Most first-time investors are not aware of the fact that they can purchase GICs in both registered and non-registered accounts. Some tax-sheltered government accounts include TFSAs, RDSPs, RRSPs, and (RESPs), registered education savings plans. Take a look at how you can use RESPs to save money for your child’s education.

What are RESPs?GIC Rates

RESPs are saving accounts that have been approved by the government for post-secondary education. Most parents typically open this account in anticipation of their child’s future. There is no annual limit to RESPs opened since 2007; however, there is a lifetime contribution limit of $50,000. While the federal government along with some provincial governments offer grants to enhance RESP contributions, these do not include the limit, making it a safer option if you want to send your kid off to college.

RESPs can remain open for maximum 35 years.
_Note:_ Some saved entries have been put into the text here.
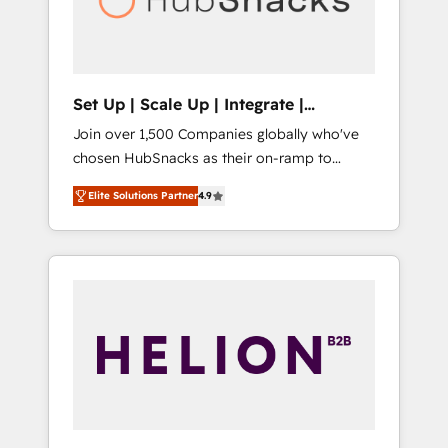
human at global scale. 🏆 HubSpot’s CEO
called us “the partner of the future.” Others
agree it is proof of trust built through
measurable impact.
Set Up | Scale Up | Integrate |
HubSnacks FlexPlan
Join over 1,500 Companies globally who've
chosen HubSnacks as their on-ramp to
HubSpot since 2014 Simple pay-as-you-go
Elite Solutions Partner
4.9
plans that accelerate value... 1️⃣ Set Up |
Onboarding New or Check-fixing existing
HubSpot portals 2️⃣ Scale Up | 100% HubSpot
Task Execution... Global 24/7 ... All Experts 3️⃣
Integrate | your entire Tech Stack with
Custom Integrations Slash months from your
API Integration project... ⬅️ Click "Contact
Business" ⬅️ to access 150+ Kickstart
Integration templates that put HubSpot in
the center of your tech stack, syncing... 🛍️
Shopify or WooCommerce 💲 Stripe or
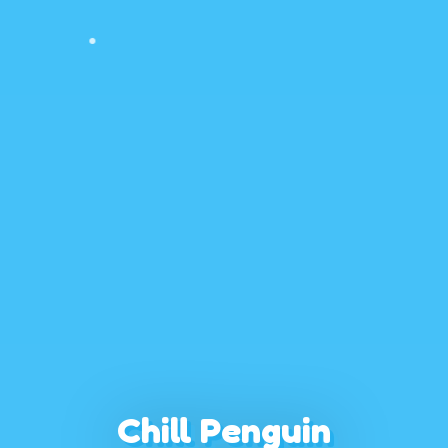
Chill Penguin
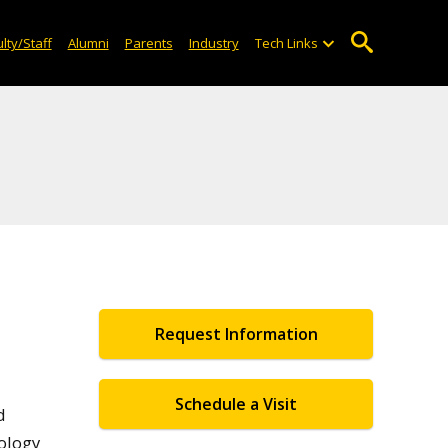
lty/Staff
Alumni
Parents
Industry
Tech Links
Request Information
Schedule a Visit
d
ology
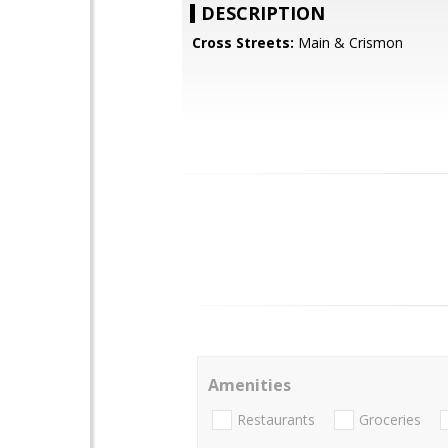
DESCRIPTION
Cross Streets:
Main & Crismon
Amenities
Restaurants
Groceries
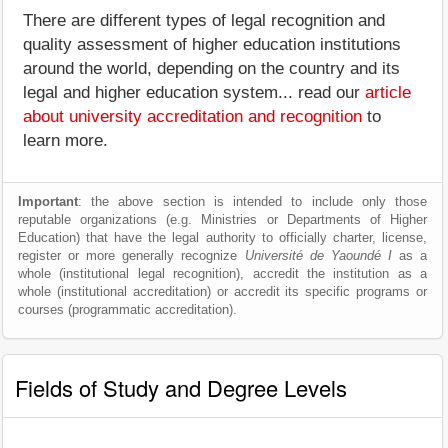
There are different types of legal recognition and
quality assessment of higher education institutions
around the world, depending on the country and its
legal and higher education system... read our
article
about university accreditation and recognition
to
learn more.
Important
: the above section is intended to include only those
reputable organizations (e.g. Ministries or Departments of Higher
Education) that have the legal authority to officially charter, license,
register or more generally recognize
Université de Yaoundé I
as a
whole (institutional legal recognition), accredit the institution as a
whole (institutional accreditation) or accredit its specific programs or
courses (programmatic accreditation).
Fields of Study and Degree Levels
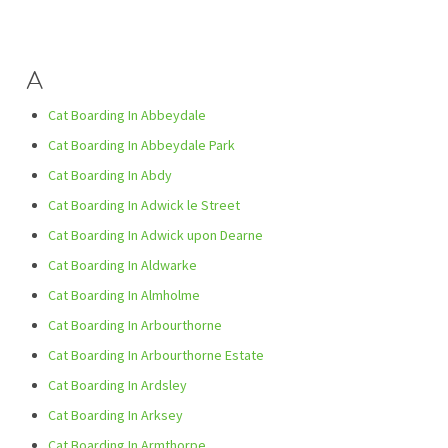
A
Cat Boarding In Abbeydale
Cat Boarding In Abbeydale Park
Cat Boarding In Abdy
Cat Boarding In Adwick le Street
Cat Boarding In Adwick upon Dearne
Cat Boarding In Aldwarke
Cat Boarding In Almholme
Cat Boarding In Arbourthorne
Cat Boarding In Arbourthorne Estate
Cat Boarding In Ardsley
Cat Boarding In Arksey
Cat Boarding In Armthorpe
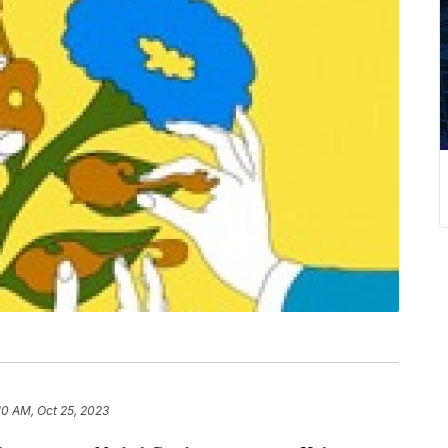
10 AM, Oct 25, 2023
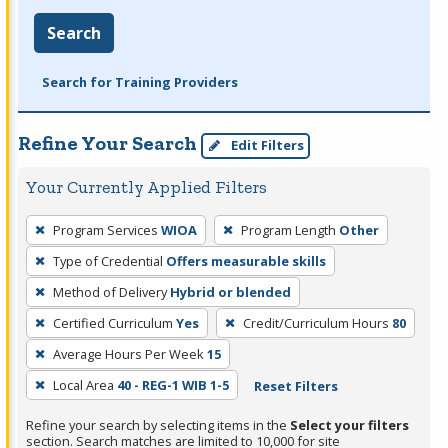
Search
Search for Training Providers
Refine Your Search
Edit Filters
Your Currently Applied Filters
To
Program Services
WIOA
Program Length
Other
remove
Type of Credential
Offers measurable skills
a
filter,
Method of Delivery
Hybrid or blended
press
Certified Curriculum
Yes
Credit/Curriculum Hours
80
Enter
Average Hours Per Week
15
or
Local Area
40 - REG-1 WIB 1-5
Reset Filters
Spacebar.
Refine your search by selecting items in the
Select your filters
section. Search matches are limited to 10,000 for site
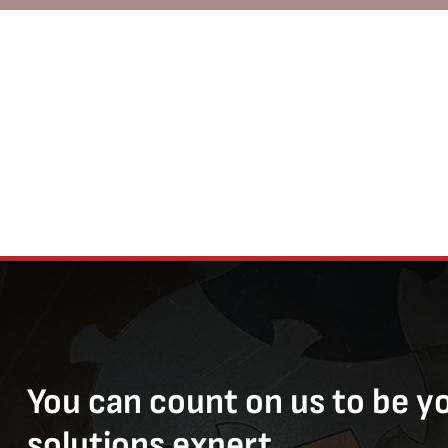
You can count on us to be y
solutions expert.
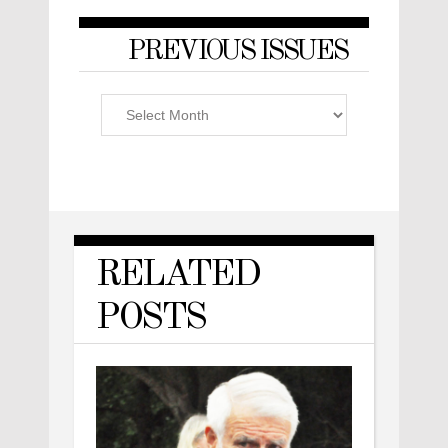
PREVIOUS ISSUES
Previous
Issues
RELATED
POSTS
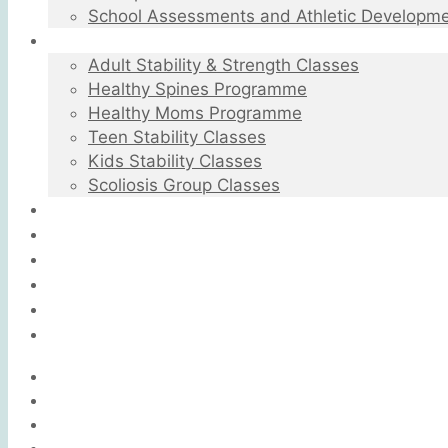
School Assessments and Athletic Developm
Group Rehabilitation Classes
Adult Stability & Strength Classes
Healthy Spines Programme
Healthy Moms Programme
Teen Stability Classes
Kids Stability Classes
Scoliosis Group Classes
Testimonials
FAQ
Blog
Videos
Contact
BOOK A SESSION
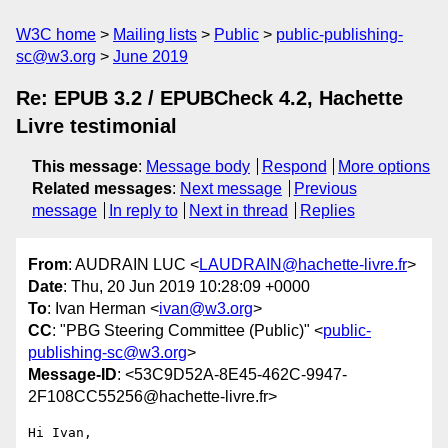
W3C home
Mailing lists
Public
public-publishing-
sc@w3.org
June 2019
Re: EPUB 3.2 / EPUBCheck 4.2, Hachette
Livre testimonial
This message
:
Message body
Respond
More options
Related messages
:
Next message
Previous
message
In reply to
Next in thread
Replies
From
: AUDRAIN LUC <
LAUDRAIN@hachette-livre.fr
>
Date
: Thu, 20 Jun 2019 10:28:09 +0000
To
: Ivan Herman <
ivan@w3.org
>
CC
: "PBG Steering Committee (Public)" <
public-
publishing-sc@w3.org
>
Message-ID
: <53C9D52A-8E45-462C-9947-
2F108CC55256@hachette-livre.fr>
Hi Ivan,
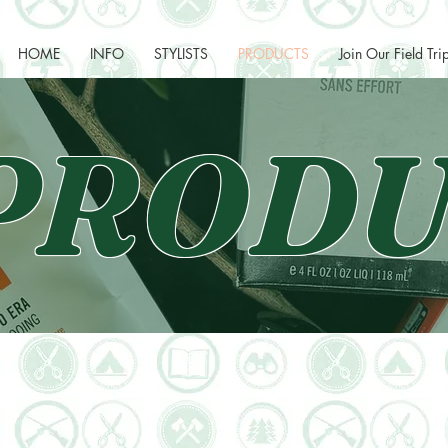
HOME
INFO
STYLISTS
PRODUCTS
Join Our Field Tri
PRODU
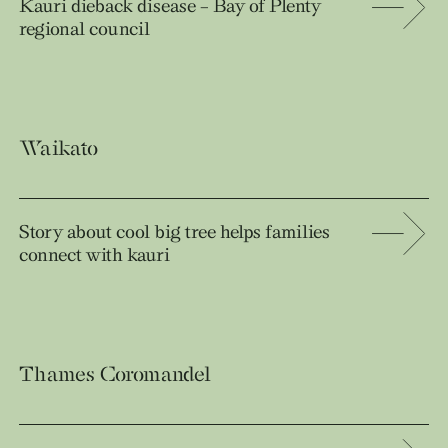
Kauri dieback disease – Bay of Plenty
regional council
Waikato
Story about cool big tree helps families
connect with kauri
Thames Coromandel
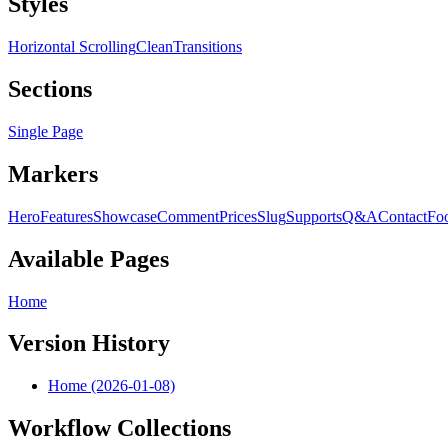
Styles
Horizontal Scrolling
Clean
Transitions
Sections
Single Page
Markers
Hero
Features
Showcase
Comment
Prices
Slug
Supports
Q&A
Contact
Foo
Available Pages
Home
Version History
Home (2026-01-08)
Workflow Collections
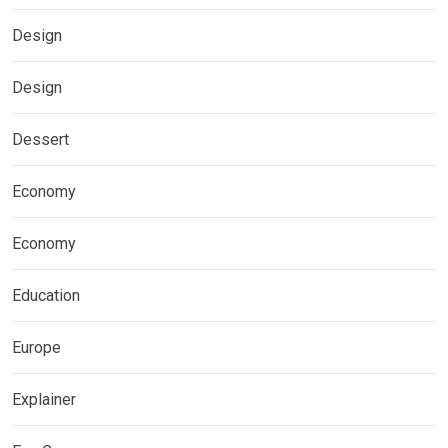
Design
Design
Dessert
Economy
Economy
Education
Europe
Explainer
Benefits of holding GICs in RESPs

Some major benefits include:

  • You can rest assured the principal will be returned to you because it’s in a GIC, making it a safer investment option.
  • Similar to holding GICs in TFSAs and RRSPs, with RESPs, your income is not taxed. The tax is payable by the receiver of the RESP if he or she received money for educational expenses. Since most students have little or no income, the tax may only be nominal.

                                                                                    

GICs in TFSAs

TFSA is a tax-free saving account that is registered by the government. Take a look at how TFSA-eligible GICs works and how you can use it to your benefit:

What are TFSAs?

TFSAs were introduced by the Federal government in 2009 to help Canadians withdraw and grow their savings tax-free. At first, citizens could only contribute to $5,000 per year however; the annual contribution has now been increased to $5,500 per year in 2013.

Benefits of holding GICs in TFSAs

Like GICs in RRSPs, contributions are non-tax-deductible. Here are a few major benefits of holding GICs in TFSAs:

  • Since both your capital gains and interest are tax-free your savings are allowed to grow tax-free.
  • Unlike RRSP, in TFSAs, your withdrawals are also tax-free. This allows you to save more.
  • Like other GIC options, your principal is guaranteed. This makes TFSAs a good option as your principal will also be returned to you.